The swine flu situation has reopened an old debate in the US, and would possibly do so in other countries. What should one do when a potentially serious pandemic looms, particularly when we do not understand the disease or the culprit well enough? Should authorities vaccinate everybody or only a few high-risk individuals? Who is a high-risk individual for swine flu anyway when it is young healthy people who die the most? If there is little time to develop and test a vaccine, as in this case, what should an individual do? Take the vaccine and hope for the best, or not take it and hope for the best?

Scientists often encounter situations the essence of which they may not understand. For example, we still do not completely comprehend things like gravity, photosynthesis, earthquakes or viruses. We do not understand precisely how some common diseases are caused, or how many drugs work. In the absence of a clear understanding, scientists resort to one practice, particularly in medicine — use statistical analysis to formulate strategies.
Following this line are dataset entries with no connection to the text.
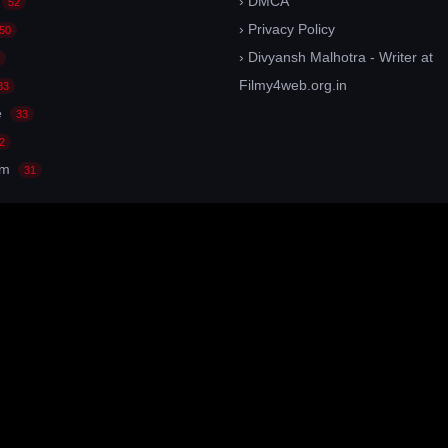
› DMCA
52
› Privacy Policy
50
› Divyansh Malhotra - Writer at
Filmy4web.org.in
33
e
33
2
am
31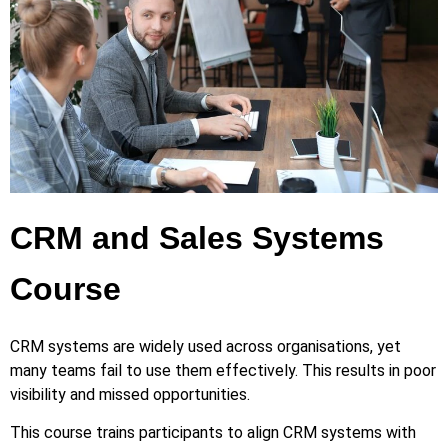
CRM and Sales Systems
Course
CRM systems are widely used across organisations, yet
many teams fail to use them effectively. This results in poor
visibility and missed opportunities.
This course trains participants to align CRM systems with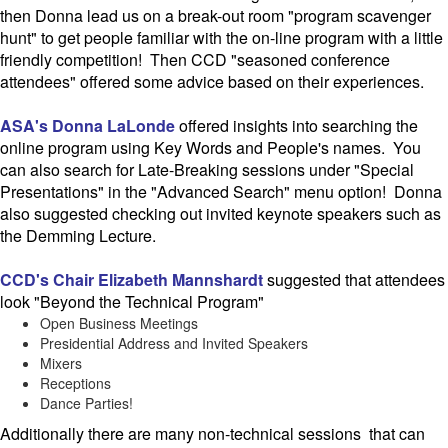
then Donna lead us on a break-out room "program scavenger
hunt" to get people familiar with the on-line program with a little
friendly competition! Then CCD "seasoned conference
attendees" offered some advice based on their experiences.
ASA's Donna LaLonde
offered insights into searching the
online program using Key Words and People's names. You
can also search for Late-Breaking sessions under "Special
Presentations" in the "Advanced Search" menu option! Donna
also suggested checking out invited keynote speakers such as
the Demming Lecture.
CCD's Chair Elizabeth Mannshardt
suggested that attendees
look "Beyond the Technical Program"
Open Business Meetings
Presidential Address and Invited Speakers
Mixers
Receptions
Dance Parties!
Additionally there are many non-technical sessions that can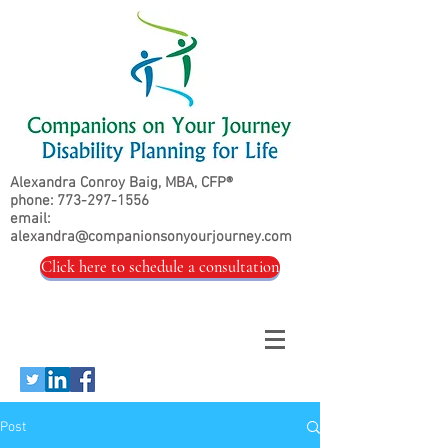
Alexandra Conroy Baig, MBA, CFP®
phone:
773-297-1556
email:
alexandra@companionsonyourjourney.com
Click here to schedule a consultation
Post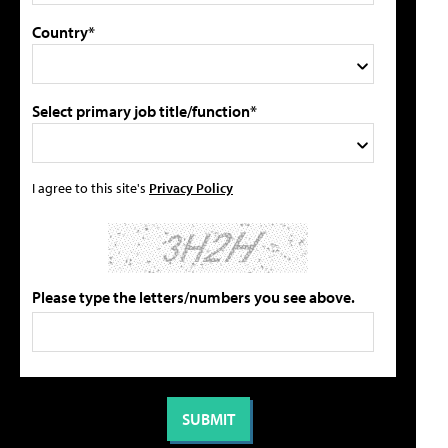
Country*
Select primary job title/function*
I agree to this site's
Privacy Policy
Please type the letters/numbers you see above.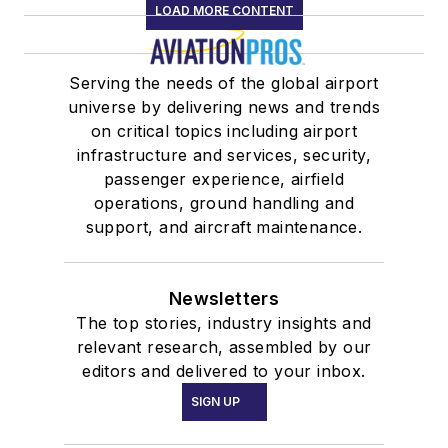
LOAD MORE CONTENT
Serving the needs of the global airport
universe by delivering news and trends
on critical topics including airport
infrastructure and services, security,
passenger experience, airfield
operations, ground handling and
support, and aircraft maintenance.
Newsletters
The top stories, industry insights and
relevant research, assembled by our
editors and delivered to your inbox.
SIGN UP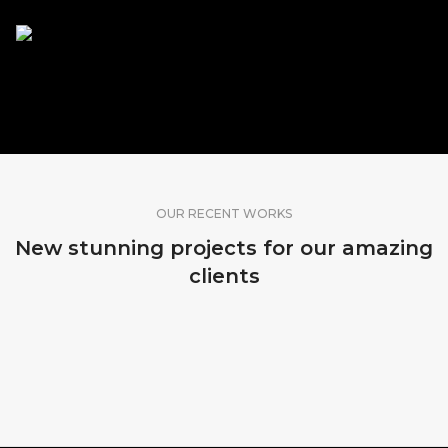
SHARE OUR WORK
OUR RECENT WORKS
New stunning projects for our amazing
clients
MADEIRA, PORTUGAL
KOPENHAGEN, DENMARK
SRI LANKA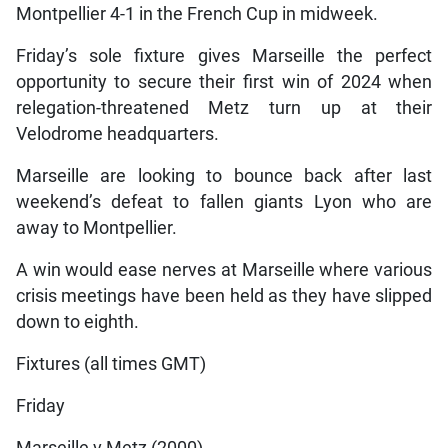
Montpellier 4-1 in the French Cup in midweek.
Friday’s sole fixture gives Marseille the perfect
opportunity to secure their first win of 2024 when
relegation-threatened Metz turn up at their
Velodrome headquarters.
Marseille are looking to bounce back after last
weekend’s defeat to fallen giants Lyon who are
away to Montpellier.
A win would ease nerves at Marseille where various
crisis meetings have been held as they have slipped
down to eighth.
Fixtures (all times GMT)
Friday
Marseille v Metz (2000)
In the case of swine flu, the statistics tell a clear story. The ailment is far more dangerous than seasonal flu, probably 10 times more. About one in 10,000 infections result in death, compared to one in 1,00,000 in seasonal flu. Moreover, there is a possibility that the virus would turn more virulent later in the winter. Vaccination, however, is at times risky. It causes some temporary side effects, and in some rare cases, paralysis. So which way would a person go? “In such circumstances, see what does the maximum good for the maximum number people,” says Michael Ranney, statistician and associate professor of cognition and development at the University of California in Berkeley. Ranney studies reasoning and policy making that involve socially important rates and statistics.

The arguments against the vaccine seem serious at first hearing. It uses a mercury-based compound as an adjuvant, an agent that is added to the vaccine to increase its efficacy. Fears linger from the 1976 programme in the US. Out of the 48 million people given the vaccine, 532 developed a form of paralysis called Guillain-Barré syndrome that was fatal in some cases.

However, vaccine technology as we all know has improved considerably in the last 30 years. The adjuvant would be used in some multiple shot vaccines, but as a compound of mercury that has been used in many vaccines in the past. Despite everything, the fact remains that even the seasonal flu vaccine causes paralysis in one in a million cases.

So what should one do? When you balance the risks of taking and not taking the vaccine, there is no doubt which is better. Vaccination causes paralysis in one in a million cases, while flu causes the same disease in 40 out of a million cases. Says T.S. Sridhar, neurologist and professor of molecular medicine at St Johns Hospital in Banglaore, “Guillain-Barré syndrome is rare, and 95 per cent of patients recover from it.”

“Americans do not realise that one in a hundred gets killed on the road,” says Ranney. In that sense then, taking a vaccine is one of the least risky things that we do in life.